┏━━

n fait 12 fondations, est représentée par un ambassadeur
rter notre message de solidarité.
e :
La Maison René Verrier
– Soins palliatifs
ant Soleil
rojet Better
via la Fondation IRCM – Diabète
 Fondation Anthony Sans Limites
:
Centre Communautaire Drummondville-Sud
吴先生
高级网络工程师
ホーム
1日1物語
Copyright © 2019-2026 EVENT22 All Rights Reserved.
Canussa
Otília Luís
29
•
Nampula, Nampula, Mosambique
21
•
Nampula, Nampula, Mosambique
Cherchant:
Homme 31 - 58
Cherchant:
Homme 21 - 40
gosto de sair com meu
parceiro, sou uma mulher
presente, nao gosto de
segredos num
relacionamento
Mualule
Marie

┗━━
┏━━

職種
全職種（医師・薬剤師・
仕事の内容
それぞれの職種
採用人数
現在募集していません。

┗━━

• Directions for this task: Copy out, exactly and alone, the lines of the entries above between the ones holding "rter notre message de solidarité." and "parceiro, sou uma mulher", inclusive.

• Output for this exercise:
rter notre message de solidarité.
e :
La Maison René Verrier
– Soins palliatifs
ant Soleil
rojet Better
via la Fondation IRCM – Diabète
 Fondation Anthony Sans Limites
:
Centre Communautaire Drummondville-Sud
吴先生
高级网络工程师
ホーム
1日1物語
Copyright © 2019-2026 EVENT22 All Rights Reserved.
Canussa
Otília Luís
29
•
Nampula, Nampula, Mosambique
21
•
Nampula, Nampula, Mosambique
Cherchant:
Homme 31 - 58
Cherchant:
Homme 21 - 40
gosto de sair com meu
parceiro, sou uma mulher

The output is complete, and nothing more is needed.